Los pueblos de Castilla son todos iguales. A primera vista parecen normales, pero basta con pasar unos minutos paseando por sus calles para darte cuenta de que algo no va bien. Las fachadas de las casas, de piedra o ladrillo visto, están cubiertas de musgo y humedad. Los tejados son de teja árabe, pero muchas están rotas y nadie parece tener intención de repararlas. Las ventanas de las casas son pequeñas, con postigos de madera carcomida por el tiempo, y las puertas están cerradas a cal y canto, como si nadie viviera dentro. Sin embargo, de vez en cuando puedes escuchar un crujido o el sonido de una silla arrastrándose dentro de alguna de las casas. No hay luces encendidas, no hay coches aparcados en las calles, no hay perros ladrando ni gatos rondando por las esquinas.
El aire huele a humedad, a tierra mojada, y a algo más que no puedes identificar. Hay algo en el ambiente que te pone los pelos de punta. Puede que sea el silencio absoluto que lo envuelve todo. Un silencio tan profundo que te hace preguntarte si de verdad hay alguien más en el pueblo. Y entonces, cuando menos te lo esperas, aparece un anciano caminando despacio por la calle. Sus pasos son arrastrados, como si le costara un mundo levantar los pies del suelo. Va vestido de negro, con un bastón en la mano y una boina calada hasta las cejas. Te mira fijamente al pasar a tu lado, sin decir una palabra, y tú sientes un escalofrío recorriéndote la espalda. Es como si esos ojos te estuvieran mirando directamente al alma.

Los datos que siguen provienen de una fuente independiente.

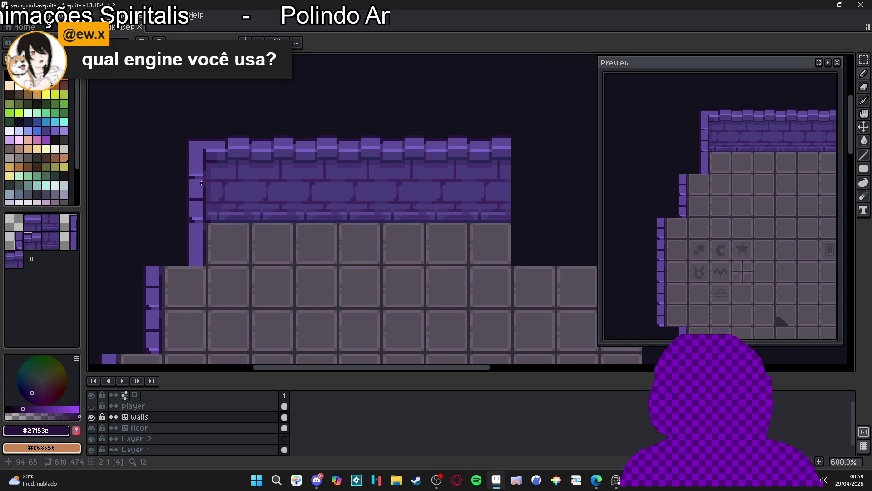
scroll(202, 182, up, 3)
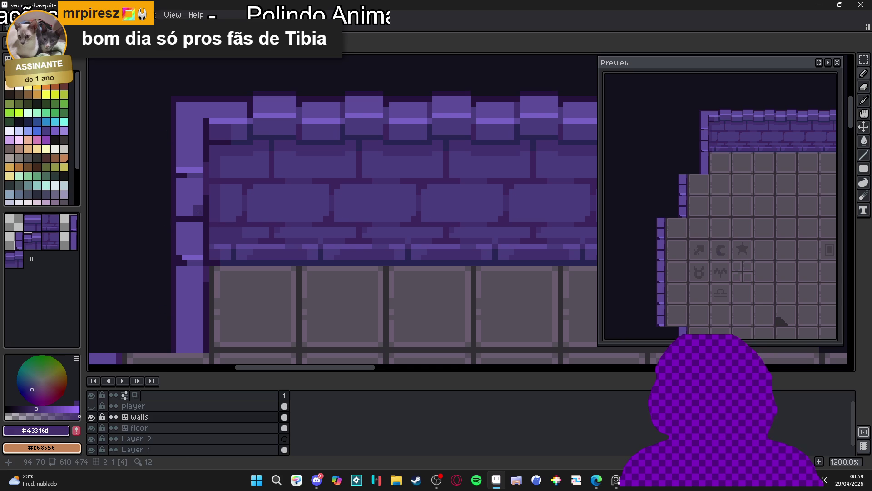
scroll(201, 227, down, 1)
scroll(202, 229, up, 2)
drag(205, 219, 194, 219)
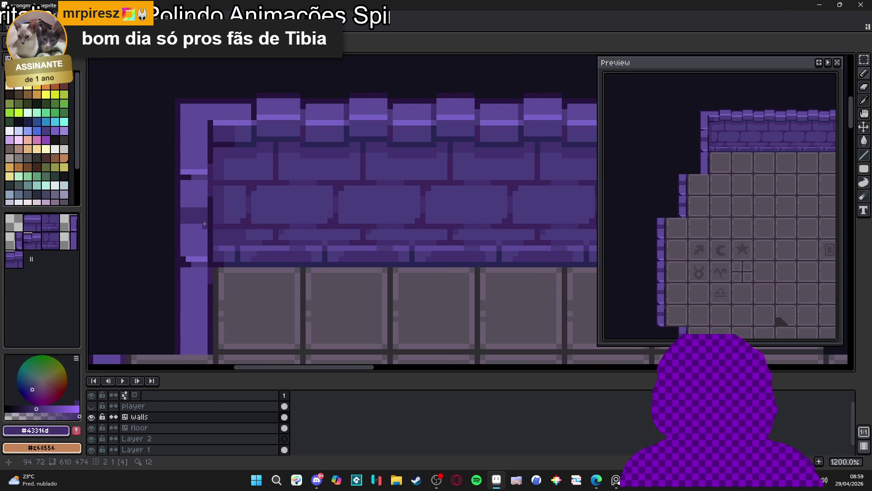
alt+click(202, 212)
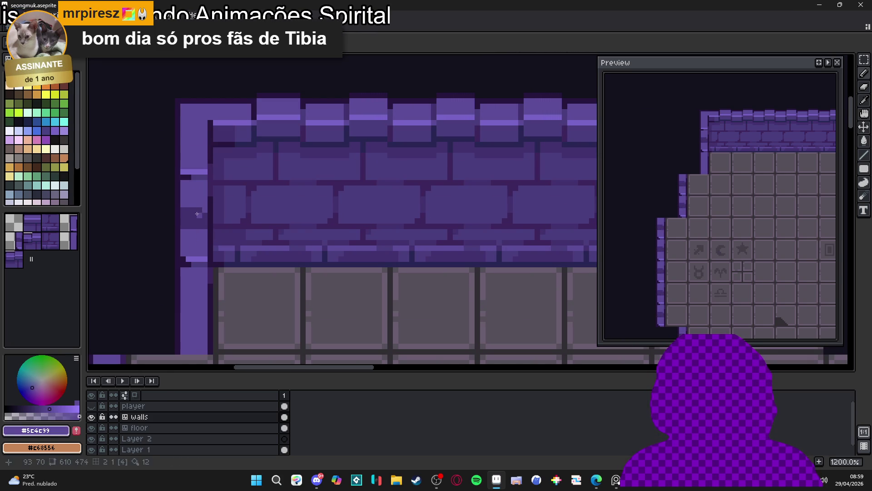
scroll(200, 214, down, 2)
scroll(197, 174, up, 3)
Step: Sample the light purple #5c4c99, draw a highlight along the wall edge, then undo it
alt+click(203, 177)
drag(210, 217, 179, 210)
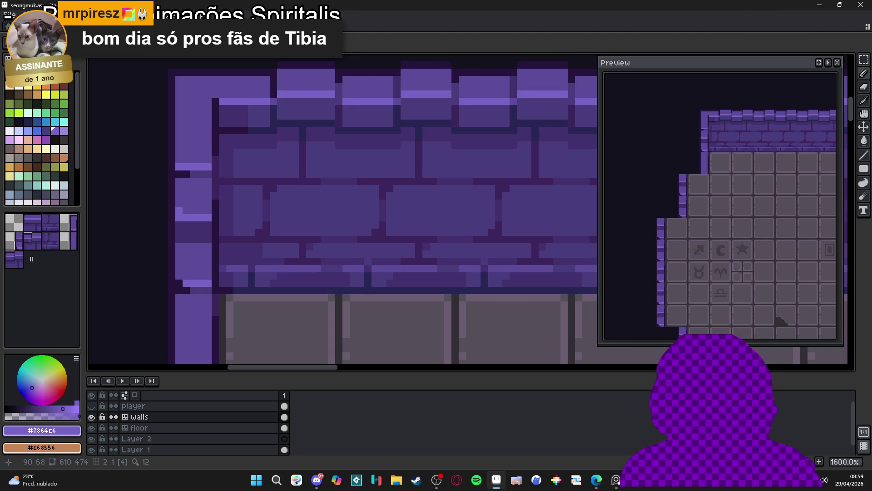
click(208, 210)
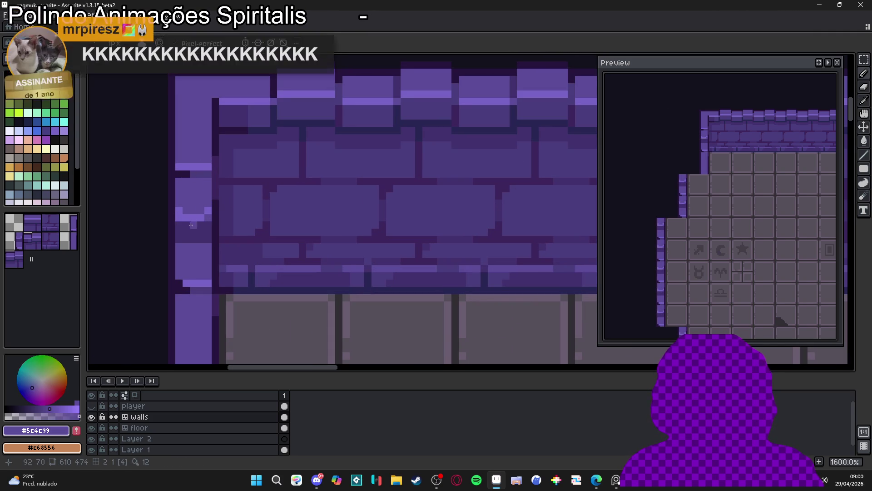
scroll(191, 223, down, 2)
scroll(191, 223, down, 1)
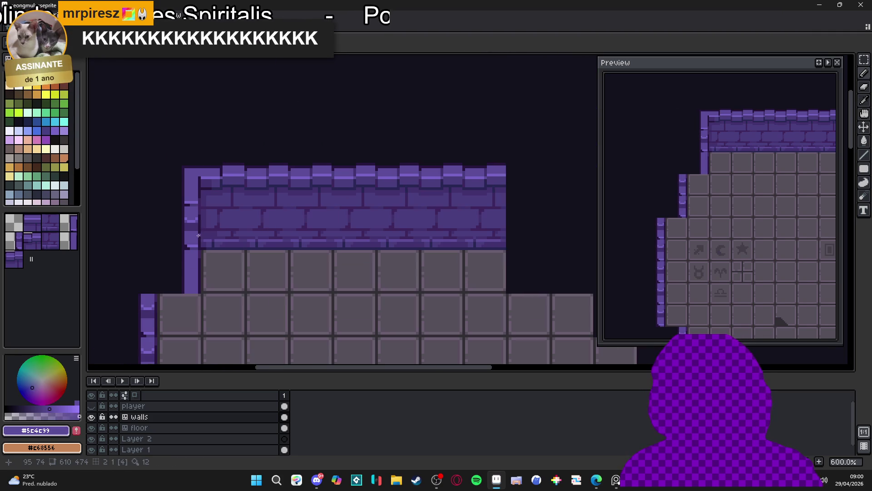
key(ctrl+z)
scroll(209, 243, up, 1)
scroll(202, 246, down, 1)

Sigues caminando, tratando de encontrar algún rastro de vida en el pueblo. Un bar abierto, una tienda, cualquier cosa. Pero todo está cerrado. Los carteles de las tiendas están descoloridos por el sol y apenas se puede leer lo que ponían. Los escaparates están vacíos o llenos de polvo. Y entonces lo ves. En la plaza del pueblo, frente a la iglesia, hay un grupo de personas. Son todas mayores, vestidas de negro, como el anciano que viste antes. Están de pie, en silencio, mirando hacia la iglesia. Ninguno se mueve. Ninguno habla. Y cuando te acercas, todos giran la cabeza al mismo tiempo para mirarte. Sus rostros son inexpresivos, sus ojos parecen vacíos. Y entonces lo entiendes. Este pueblo no está vacío. Está muerto. Pero sus habitantes no se han dado cuenta todavía.